Housing Your First Pet Snake: Part 2

Group of pets together in front of white backgroundSo you’re thinking about getting a pet snake. You’ve never had a snake before and you’re wondering where to start. Good job for starting with research. By reading up on snakes and their needs, you’re on the path to being a great snake owner. Fun as it might seem to run down to the pet store and buy your slithery friend right away, by making sure you prepare your snake’s home first, you’re saving yourself the surprise of waking up with a snake coiled up in your bed for warmth. Give him his own place first and he’ll stay out of yours!

In the last post we talked about choosing a terrarium enclosure. It should be big enough to accommodate your snake’s adult size. We also talked about building the habitat based on your snake’s breed and natural environment. A tropical snake has a different set of needs than a desert snake does. So far we’ve covered the different types of substrates that can be used in a snake terrarium. We discussed the need for a water source, a hiding place, and perches and sunning spots. In this post we’ll talk about heat sources, lighting, and humidity.

Heating source
It’s common knowledge that reptiles are cold blooded, meaning they do not generate their own heat but rather they rely on their environment for the warmth that stimulates their digestion and organ functions. The best-case scenario would be to create ambient heat in which your snake can self-regulate it’s own temperature. Rather than creating a uniformly heated terrarium, it’s necessary to create a basking spot on one side of the enclosure where your snake can go to warm up. The other side of the environment would be cooler but still comfortable, allowing the snake to settle in at a temperature that it prefers. It’s possible to use two heating sources, one that controls the general level of heat and one that creates a basking spot. Be aware that some heat sources can overheat surfaces accessible to your pet, creating a hazardous situation for them and possibly for your home as well. Try to recreate the sun, with its ambient heat, rather than a campfire, with its very directional heat (the side away from the heat is still freezing!), or a frying pan, with its high surface heat. Buy two thermometers to place at opposite sides of the tank in order to see and regulate the heat gradation in your snake’s habitat. When your snake friend settles in to his home, pay attention to where he spends most of his time. If he’s pressed against the cooler side of the tank, things are probably a little to warm for him. If he’s curled under the heat source most of the time, you’ll want to bump the heat up a bit.

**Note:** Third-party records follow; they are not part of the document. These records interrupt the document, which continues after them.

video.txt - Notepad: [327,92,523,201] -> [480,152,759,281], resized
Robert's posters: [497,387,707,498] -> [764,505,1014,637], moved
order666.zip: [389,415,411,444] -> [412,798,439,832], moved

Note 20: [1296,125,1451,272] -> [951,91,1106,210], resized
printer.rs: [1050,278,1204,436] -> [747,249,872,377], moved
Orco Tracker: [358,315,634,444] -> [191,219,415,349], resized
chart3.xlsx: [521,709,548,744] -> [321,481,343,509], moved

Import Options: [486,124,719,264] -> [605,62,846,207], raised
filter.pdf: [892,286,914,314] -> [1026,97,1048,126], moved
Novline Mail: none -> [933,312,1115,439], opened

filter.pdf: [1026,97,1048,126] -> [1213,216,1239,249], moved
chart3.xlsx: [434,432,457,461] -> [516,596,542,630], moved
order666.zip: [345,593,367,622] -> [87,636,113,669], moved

Whether they’re nocturnal or not, all snakes need a sense of daytime and nighttime. The natural cycles of light act as signals to the cycles of the body. As a general rule, snakes can use twelve hours of light and twelve hours of dark each day. Your lighting sources and heating sources should work in tandem with each other. Take care to not overheat your snake with the added heat of its light source. On the other hand, do not leave your snake in the cold by taking away too much heat when you turn off the light for its period of dark. Find out what the right combination of incandescent day and nocturnal bulbs and heating panels or mats will be for your snake.

In addition to ambient light, a snake also needs access to UVB and UVA light, which provides proper vitamin processing in the body.

A snake with the proper humidity is a happy snake. Know your snake’s target humidity and then regulate it with a hygrometer (like a thermometer, but for humidity). You can raise humidity by increasing the surface area of water in the terrarium. A large soaking spot can allow a snake to hydrate itself. You can also use foggers or misters to keep the environment comfortable.

It’s important to note that the more humid your terrarium is, the more at risk the environment is for unwanted bacteria growth. Humid terrariums should not have wood chips or other substrates that don’t hold up well in wetter weather. Terrarium cleanings should be vigorous and very regular to keep the habitat snake-friendly.

There you have it! A basic, first-steps intro to setting up a comfortable and happy home for your snake. Keep researching for your specific snake breed so you can be sure you’re meeting your slithery friend’s specific needs.